Environmental implications
“Climate change” has become a popular focus of concern and political protest, but as I have argued extensively elsewhere[xv] it is a deeply problematic notion conceptually, especially when abbreviated to just these two words “climate” and “change”, ignoring the words “human” and “induced”. All too often, it is used in a way that externalises it as being somehow separate from the human actions that cause weather patterns to change, while at the same time also implying that humans can somehow solve it without addressing the deeper structural problems facing the world. Likewise, all too frequently, the answer to the problem of “climate change” is naïvely deemed to be an over-simplified reduction in carbon emissions. Leaders of the digital tech sector, with their voracious appetite for growth and innovation are eager to comply with this agenda, while failing almost completely to recognise the enormous harms that they are causing to other aspects of the environment. By focusing largely on “climate change” they can feel good whilst also maintaining their life blood of economic and demographic growth that drives their creation of profit.
This is most definitely not to suggest that changes in temperature, rainfall, and wind patterns are unimportant; very far from it. But it is to argue that these are caused fundamentally by the twin mantras of economic and demographic growth that have increasingly dominated the world over the last century, rather than by some exogenous notion of climate change. More worryingly, these mantras have been fuelled still further by the unachievable and unsustainable Sustainable Development Goals that have become part of the problem rather than a solution. Contrary to much popular rhetoric, the very dramatic increases in global carbon emissions do not appear to have begun until the beginning of the 20th century, and coincide very closely with increases in world population.[xvi] Put another way, had global population not increased as dramatically as it has done over the last century, then those living here would not have been faced with the impending crisis that we now urgently need to address.
Moreover, and I would suggest more importantly, the emphasis on “climate change” has largely distracted attention from the crucial effort that must be placed on the wider environmental impacts of economic-demographic growth. Climate is but a small part of the physical environment, which includes the lithosphere, biosphere and hydrosphere, alongside the atmosphere. By focusing so heavily on climate, and ways that digital tech can be used to reduce carbon emissions, activists, academics, politicians, business leaders, civil society organisations and citizens alike are missing the bigger picture. The design and use of digital tech is causing significant environmental harms that tend to be ignored in the search for a solution to climate change.[xvii]

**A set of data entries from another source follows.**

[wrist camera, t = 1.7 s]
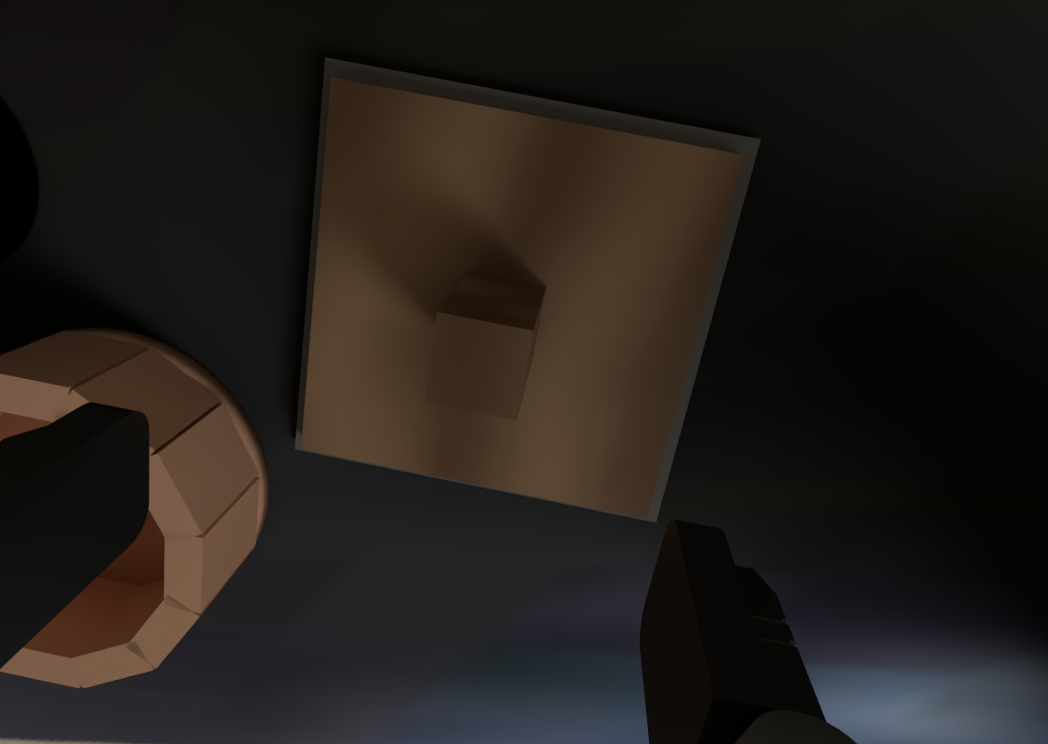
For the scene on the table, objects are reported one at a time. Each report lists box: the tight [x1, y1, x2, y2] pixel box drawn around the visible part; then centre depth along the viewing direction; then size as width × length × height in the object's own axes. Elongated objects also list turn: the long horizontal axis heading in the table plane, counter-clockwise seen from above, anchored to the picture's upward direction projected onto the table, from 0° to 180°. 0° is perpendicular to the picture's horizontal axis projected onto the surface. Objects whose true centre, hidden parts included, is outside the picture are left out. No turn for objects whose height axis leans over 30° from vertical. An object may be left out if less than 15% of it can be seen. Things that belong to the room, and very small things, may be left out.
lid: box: [301, 77, 744, 519], centre depth 21 cm, size 12×12×6 cm
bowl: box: [0, 327, 269, 688], centre depth 25 cm, size 11×11×5 cm
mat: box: [295, 57, 761, 522], centre depth 24 cm, size 13×13×1 cm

In conclusion: a new beginning
This post has contributed to my previous body of work by articulating five main inter-related propositions:
- There has been a coalition of interests between those advocating economic and demographic growth, largely reflecting the determinant structures of contemporary global capitalism.[xviii]
- This is archetypically reflected in the power of the digital tech sector, which has permeated the UN system.[xix]
- The dramatic impact of the digital tech sector on the wider physical environment has been largely hidden by an overwhelming global emphasis on climate change, and ways through which digital tech can reduce carbon emissions.
- It is important to understand climate change as a result and not a cause, and therefore focus on doing something about the real causes of climate change (the economic-demographic growth mantra) rather than primarily addressing carbon emissions.
- It is essential to understand changes to the climate as but a part of the much wider negative environmental impacts of the coalition of interests underlying the economic-demographic growth mantra.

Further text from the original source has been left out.